L’heure des explications a enfin sonné, mardi 10 mars 2026, au tribunal d’Évreux (Eure). Après deux renvois successifs en mars puis en juin 2025, l’affaire d’un présumé vaste trafic de chevaux a été jugée. Du moins, les débats contradictoires se sont déroulés sereinement, puisque l’affaire a été mise en délibéré.
Le dossier pénal est singulier, puisqu’il n’a pas fait l’objet d’une instruction. « Je regrette que ce dossier ne soit pas parti à l’instruction, a souligné Me Carole Guillemin, l’avocate d’un des trois prévenus présents à l’audience.
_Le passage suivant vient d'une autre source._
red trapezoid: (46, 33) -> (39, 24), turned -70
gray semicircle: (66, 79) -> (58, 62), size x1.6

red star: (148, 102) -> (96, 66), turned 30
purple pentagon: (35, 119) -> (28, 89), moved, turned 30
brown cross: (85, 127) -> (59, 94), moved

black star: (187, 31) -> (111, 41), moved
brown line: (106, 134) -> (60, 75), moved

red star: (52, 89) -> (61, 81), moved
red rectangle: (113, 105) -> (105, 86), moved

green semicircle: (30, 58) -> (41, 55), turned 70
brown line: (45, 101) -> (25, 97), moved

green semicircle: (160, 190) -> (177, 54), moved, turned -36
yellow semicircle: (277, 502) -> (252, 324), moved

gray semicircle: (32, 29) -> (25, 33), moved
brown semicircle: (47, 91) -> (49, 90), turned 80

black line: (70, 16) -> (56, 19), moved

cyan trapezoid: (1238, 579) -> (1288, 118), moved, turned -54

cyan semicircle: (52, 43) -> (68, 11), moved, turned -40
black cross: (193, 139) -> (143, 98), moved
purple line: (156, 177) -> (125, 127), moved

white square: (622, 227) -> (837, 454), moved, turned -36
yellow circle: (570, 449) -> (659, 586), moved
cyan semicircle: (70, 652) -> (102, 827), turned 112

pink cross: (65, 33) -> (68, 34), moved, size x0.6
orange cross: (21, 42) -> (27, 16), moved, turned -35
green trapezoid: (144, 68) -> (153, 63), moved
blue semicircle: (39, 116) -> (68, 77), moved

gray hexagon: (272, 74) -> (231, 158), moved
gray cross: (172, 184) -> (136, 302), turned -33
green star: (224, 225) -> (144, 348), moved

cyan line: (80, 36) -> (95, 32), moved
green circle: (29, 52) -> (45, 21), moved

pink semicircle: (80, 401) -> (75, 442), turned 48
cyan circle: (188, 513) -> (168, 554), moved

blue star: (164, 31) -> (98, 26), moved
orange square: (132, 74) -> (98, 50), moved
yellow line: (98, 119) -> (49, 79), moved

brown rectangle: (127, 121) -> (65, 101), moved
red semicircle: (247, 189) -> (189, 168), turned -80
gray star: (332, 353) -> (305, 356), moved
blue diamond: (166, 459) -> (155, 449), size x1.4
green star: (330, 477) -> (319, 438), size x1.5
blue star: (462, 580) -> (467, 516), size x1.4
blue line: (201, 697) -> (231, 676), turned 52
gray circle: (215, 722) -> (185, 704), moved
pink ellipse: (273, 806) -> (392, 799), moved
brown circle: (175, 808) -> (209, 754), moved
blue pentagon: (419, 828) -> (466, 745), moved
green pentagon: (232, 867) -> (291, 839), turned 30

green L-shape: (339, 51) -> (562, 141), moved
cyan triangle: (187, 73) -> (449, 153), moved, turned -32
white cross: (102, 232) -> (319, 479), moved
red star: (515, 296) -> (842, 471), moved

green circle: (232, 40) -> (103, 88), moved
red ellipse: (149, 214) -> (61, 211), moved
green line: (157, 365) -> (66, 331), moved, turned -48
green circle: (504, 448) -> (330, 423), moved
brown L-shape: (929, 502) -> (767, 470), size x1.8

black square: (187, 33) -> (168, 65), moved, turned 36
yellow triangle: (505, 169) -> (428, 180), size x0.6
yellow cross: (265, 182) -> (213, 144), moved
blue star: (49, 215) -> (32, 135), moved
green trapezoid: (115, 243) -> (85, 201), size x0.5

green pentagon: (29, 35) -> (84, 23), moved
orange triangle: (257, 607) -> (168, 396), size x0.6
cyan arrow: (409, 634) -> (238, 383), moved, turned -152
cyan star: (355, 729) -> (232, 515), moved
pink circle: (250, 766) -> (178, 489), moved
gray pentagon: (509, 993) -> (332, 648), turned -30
Cela aurait permis d’engager des mandats d’arrêts internationaux à l’encontre des quatre protagonistes hongrois qui sont aujourd’hui absents. »
Des chevaux impossibles à enregistrer
Dans cette affaire, quatre prévenus doivent répondre de faits de trafic essentiellement avec la Hongrie, entre janvier 2021 et septembre 2024. Trois des quatre prévenus étaient présents à l’audience.
Outre « l’introduction sur le territoire d’animaux », « le transport d’animal vertébré vivant non identifié ou non enregistré », « faux et usage de faux », « escroquerie », plus d’une trentaine de qualifications étaient retenues pour deux des protagonistes.
C’est après le Covid que l’affaire démarre. Un propriétaire de haras, sis du côté de Sylvain-les-Moulins, dans l’Eure, et une de ses employés de l’époque s’adonnent à l’achat et la revente de chevaux. Dans leur majorité, les équidés proviennent de Hongrie.
Rapidement certains acheteurs mécontents sont identifiés. Le plus souvent, ils sont dans l’incapacité d’enregistrer leurs chevaux auprès de l’Institut français du cheval et de l’équitation (IFCE) comme leur impose la loi. De fait, les documents présentés sont faux. Ces états de faits répétés, avec quelque 200 chevaux au total concernés, mettent la puce à l’oreille de l’IFCE. Une enquête est alors diligentée.
Des peines de prison requises
Lors de l’audience de mardi, chacun apporte plus ou moins d’explications.
Pour Mélanie Massif, la substitut du procureur de la République, les prévenus sont coupables. Toutefois, la représentante du ministère public introduit certains bémols lors de ces réquisitions. Allant même jusqu’à demander la relaxe pour des faits qui ne sont pas matérialisés. La substitut a requis des peines d’emprisonnement de 12, 7 et 5 mois, toutes assorties de sursis intégral.
Côté défense, les conseils ont insisté les unes comme les autres sur la « non-intentionnalité » des faits reprochés et sur l’absence d’éléments matériels.
Pour le verdict, il faudra maintenant patienter. Le jugement a été mis en délibéré. La décision finale sera rendue le 9 avril à 13 h 30.